The Sega CD (known as the Mega-CD in most areas outside North America) is a CD-based add-on for the Sega Genesis designed and produced by Sega. The Sega CD was the first attempt by Sega to prolong the life of the Genesis, along with the Sega 32X.
The way that the Sega CD was designed to work was that the Genesis system would handle the gameplay and the controls, while the Sega CD system would handle any cenematics, music and sound effects.
Note: Many of the ways that the 32X failed were identical to the failings of the Sega CD.
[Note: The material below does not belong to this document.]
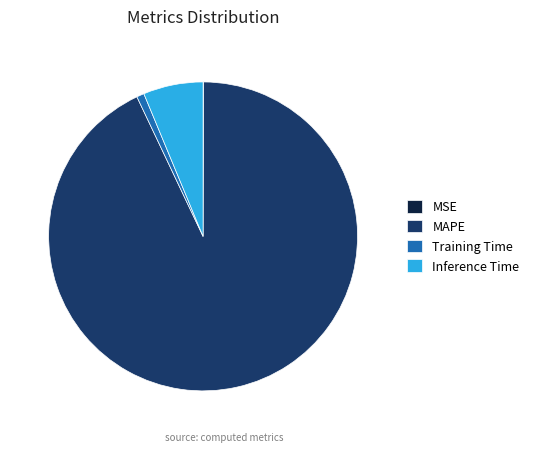

Is it true that Inference Time is 6% of the pie?

True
- The Sega CD had its own AC adapter. Yes, it's one of those plugs that incorporates the power brick. This meant if you owned this, you'd also have to own a Genesis and a TV: that's three plugs (four if you had a 32X). The plug was so large that outside of the most generously-spaced multi-sockets, it would prevent anything from being plugged into any adjacent socket.
- Sega's solution to this was offering their own 5 outlet power strip to plug in all the add-on's power adapters sideways including the TV and the Sega Genesis/Mega Drive itself.
- While the Sega CD did have good games, (including Sonic CD, arguably the best Sonic game) it heavily focused on FMV games, the way that the 3DO or the CD-i did, which were a fad at the time and lacked real interactivity.
- In order to play the Sega CD you have to own a Sega Genesis/Mega Drive. To make matters worse there were no third-party systems that allowed you to play Sega CD alone.
- There are six games that requires you to own both the Sega 32X and the Sega CD simultaneously. Examples that required to do so was Corpse Killer and Night Trap.
- The FMVs couldn't even render to the entire screen and were rather poor quality. The aforementioned Sega CD 32X games looked okay enough for the time, but few people owned this combination.
- The loading times for games were way too long. Even the 32X didn't have this problem.
- Competition from consoles like the Super Nintendo and the then-upcoming PlayStation meant that very few people were interested in the Sega CD. Even the Genesis itself was doing fine.
- Very overpriced: the Sega CD's introductory price was 49,800 yen / US$299 / £270 on top of the initial price of the Genesis.
- There is a terrifying warning if you put a Sega CD disk in a normal CD Player.
- It did have some good games, such as the Lunar series, The Terminator, Earthworm Jim Special Edition, Night Trap, Sonic CD, Final Fight CD, Mortal Kombat, Lords of Thunder, Ecco the Dolphin CD, Eternal Champions: Challenge from the Dark Side, Mickey Mania: The Timeless Adventures Of Mickey Mouse and the only version of Snatcher that was released outside of Japan.
- It is one of the higher quality CD add-ons that were made during the 90's.
- It did show gamers and companies the possibilities that CDs had, in comparison to ROM cartridges (which included; larger games, better audio, full motion video, cheaper production costs).
- A few alternatives that included both the Sega CD and Genesis built into one single device such as the Victor Wondermega/JVC X’Eye and Sega’s own CDX/Multi-Mega were released.
The Sega CD was initially praised for its ability to play CD games, however interest in the add-on quickly plummeted due to the abundance of poor quality FMV games with little to no gameplay. By the end of its lifespan in 1995, the Sega CD had sold just 2.7 million units total.
- A year after the Model 1 Sega CD (shown in the picture above in the infobox), Sega would release a top-loading Model 2 Sega CD, being significantly cheaper ($230) and smaller.
- This model is the more recognized version, while the Model 1 is rarer.
- In 1994, Sega eventually released the Sega CDX (known as the Multi-Mega in PAL regions), a hybrid system that combined the Genesis, Sega CD and 32X all into one sleek package.
- Ironically, even though the Sega CD was created to extend the Genesis' lifespan, the original console ended up outliving it. In fact, the Genesis 3 doesn't even support the Sega CD.